Aber: Auch die viertplatzierten Hildesheimerinnen haben erfolgreiche Wochen hinter sich und hatten erst kürzlich Tabellenführer Peine am Rande eines Punktverlustes (23:24).

Es fällt Barnkothe nicht schwer, das Orakel zu spielen. „Traditionell lässt Hildesheim die Punkte in Northeim, wir verlieren dafür kräftig bei der Eintracht“, blickt der Trainer zurück. In der Tat erinnern sich nur die Älteren unter den Fans des NHC an einen Auswärtssieg in Hildesheim. Dafür waren die Heimspiele immer eine sichere Bank. 21:18 lautete etwa das Ergebnis der Hinrunde. In der Tabelle steht Hildesheim nach Northeims Serie nur noch einen Punkt vor dem Gegner. Dennoch ist Barnkothes Truppe gewarnt. „Annika Hollender und Esther Pollex sind ein starkes Rückraum-Duo“, weiß Barnkothe. Zwölf der 18 Hildesheimer Tore warfen die beiden beim jüngsten Duell. Allerdings hat der NHC Tanja Weitemeier im Kader. In der Torjägerstatistik (138/Platz zwei gegen 128/Platz vier) und auch bei den verwandelten Strafwürfen liegt Weitemeier (58 von 70) vor Pollex (50 von 62). Dennoch hat Hildesheim ein kleines Plus: Mit nur 374 kassierten Toren hat Trainer Frank Mai die beste Abwehr der Liga geformt.
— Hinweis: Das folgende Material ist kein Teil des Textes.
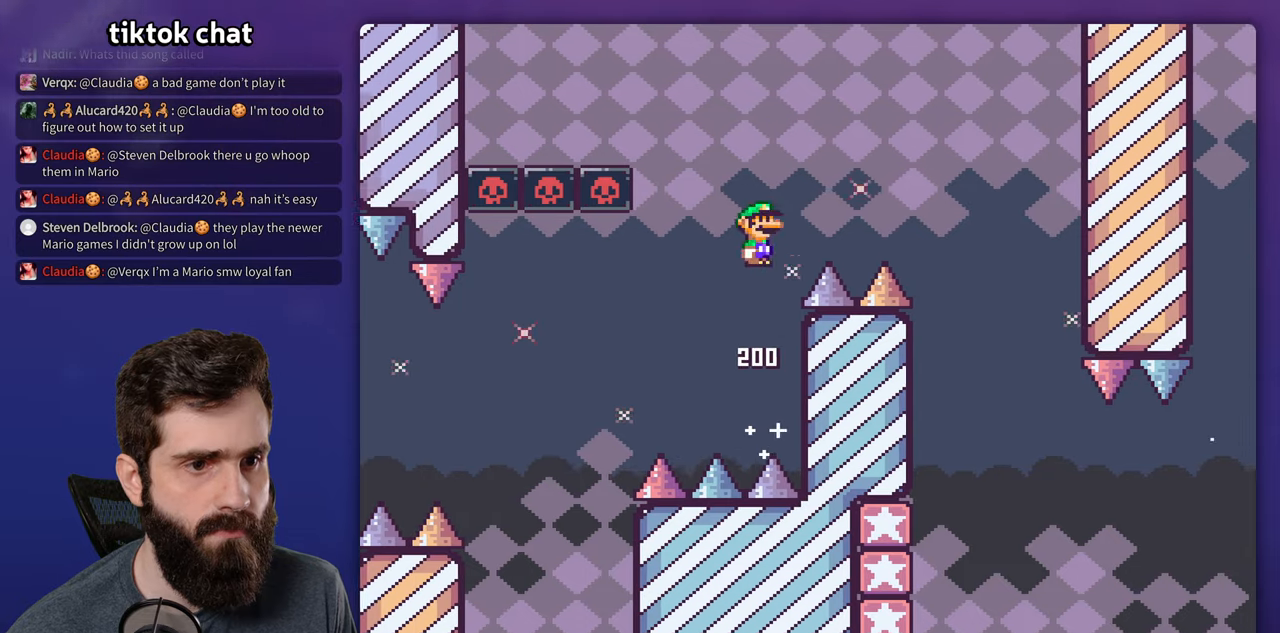
{"buttons": ["X", "DPAD_RIGHT"], "events": []}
Barnkothe schaut trotz der guten Serie auch nach unten. „Wir setzen uns die Ziele immer neu. Da sicher drei Teams absteigen werden und zwischen Platz vier und zehn nur sechs Punkte liegen, müssen wir uns immer wieder neu absichern.“

Die aktuelle Situation der Mannschaft macht es ihm nicht leicht: Weitemeier und Marie Barnkothe hüteten zuletzt grippebedingt das Bett, dazu werden Kiara Freckmann und Nele Gebhardt fehlen. Keine guten Vorzeichen, doch „die Mannschaft hängt sich immer voll rein“, ist sich Barnkothe sicher.